**GOAL:** Rewrite the entries below, starting at the line that contains "pose: elev=19.0 azim=345.0" and ending at the last entry, with "dist" changed to "distance" and nothing else altered. Leave the pictures out of your answer.

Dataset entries
## start

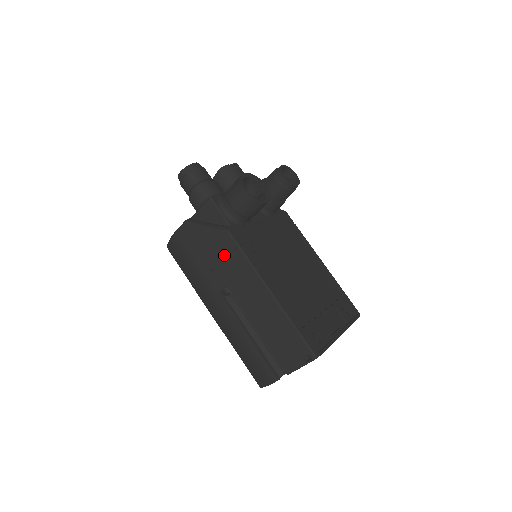
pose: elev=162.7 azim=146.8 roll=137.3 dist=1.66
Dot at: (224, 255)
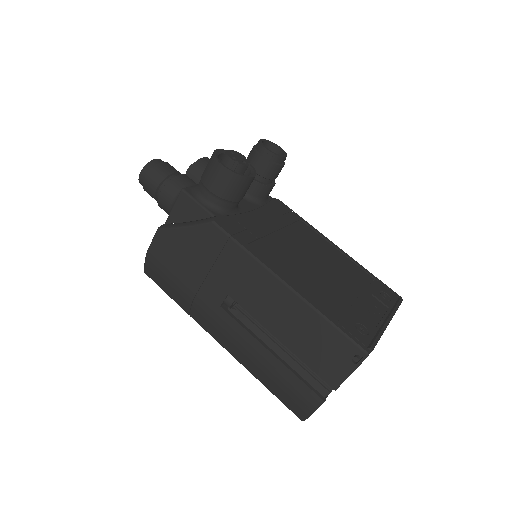
Dot at: (215, 255)
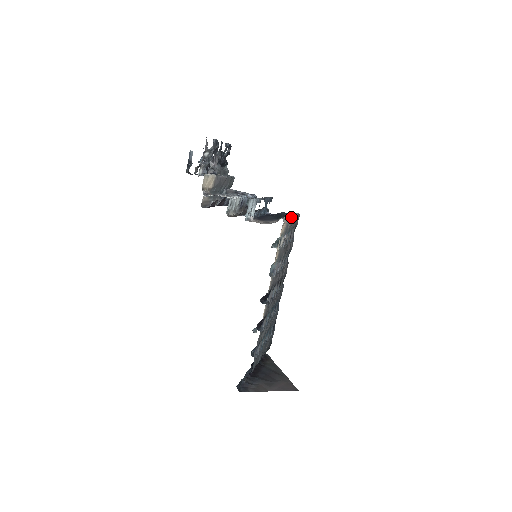
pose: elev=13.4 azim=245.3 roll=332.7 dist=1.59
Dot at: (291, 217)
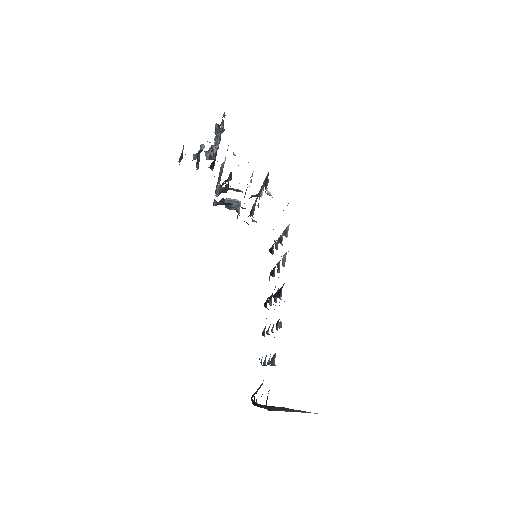
Dot at: occluded
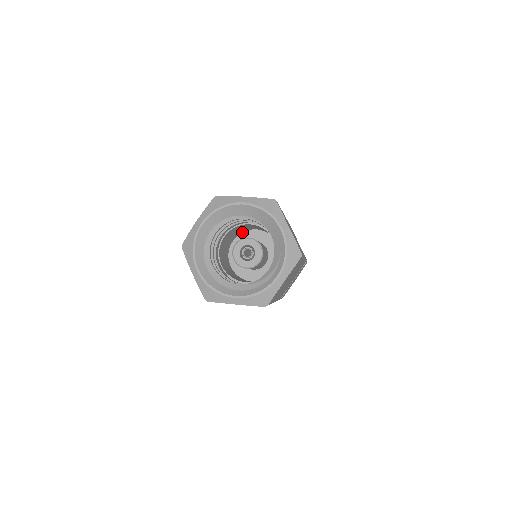
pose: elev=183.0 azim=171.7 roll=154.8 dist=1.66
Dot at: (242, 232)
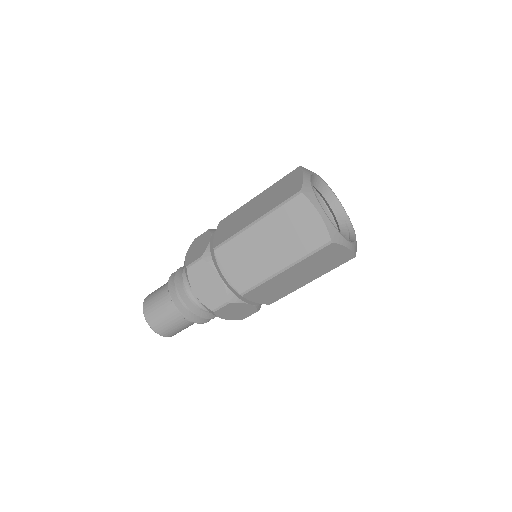
Dot at: occluded
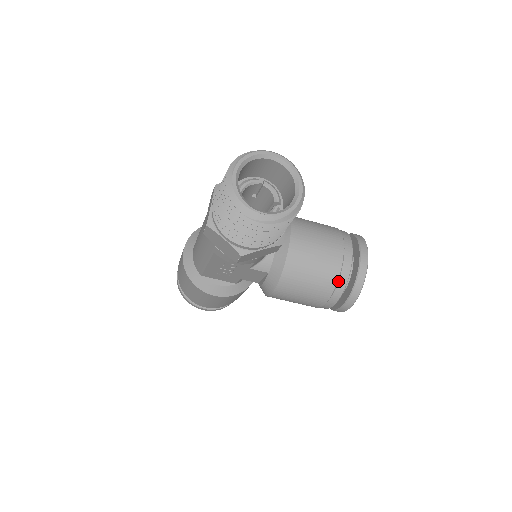
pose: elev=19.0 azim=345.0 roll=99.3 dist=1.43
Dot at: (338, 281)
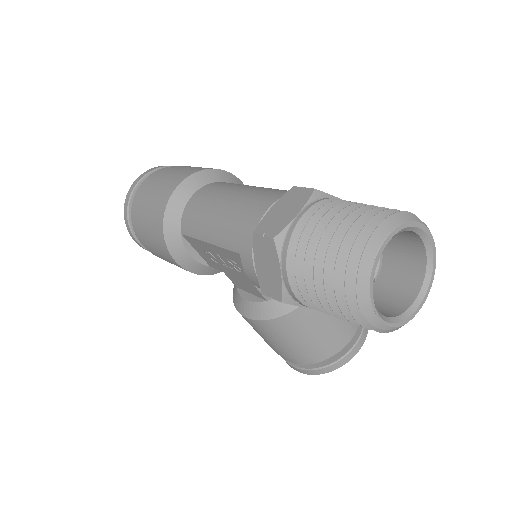
Dot at: (323, 353)
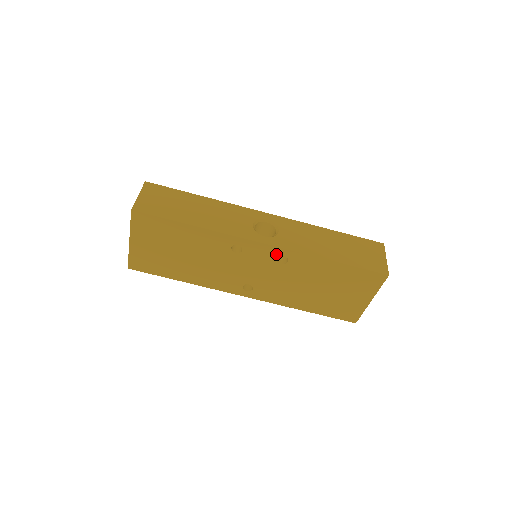
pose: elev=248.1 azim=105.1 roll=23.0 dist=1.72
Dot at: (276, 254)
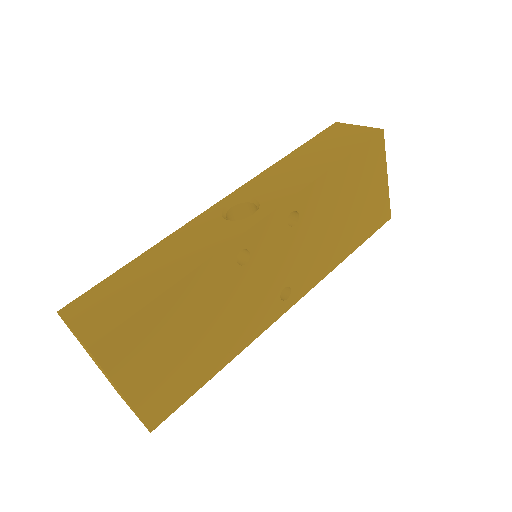
Dot at: (283, 218)
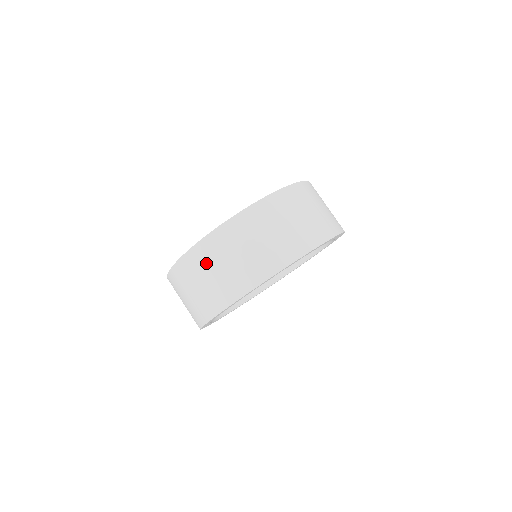
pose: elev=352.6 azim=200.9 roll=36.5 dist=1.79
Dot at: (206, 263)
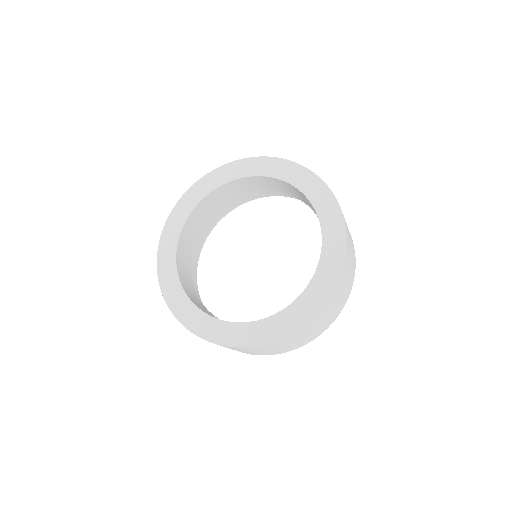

## end

**EXERCISE SOLUTION:**
pose: elev=19.0 azim=345.0 roll=99.3 distance=1.43
Dot at: (338, 281)
Dot at: (323, 353)
pose: elev=248.1 azim=105.1 roll=23.0 distance=1.72
Dot at: (276, 254)
Dot at: (283, 218)
pose: elev=352.6 azim=200.9 roll=36.5 distance=1.79
Dot at: (206, 263)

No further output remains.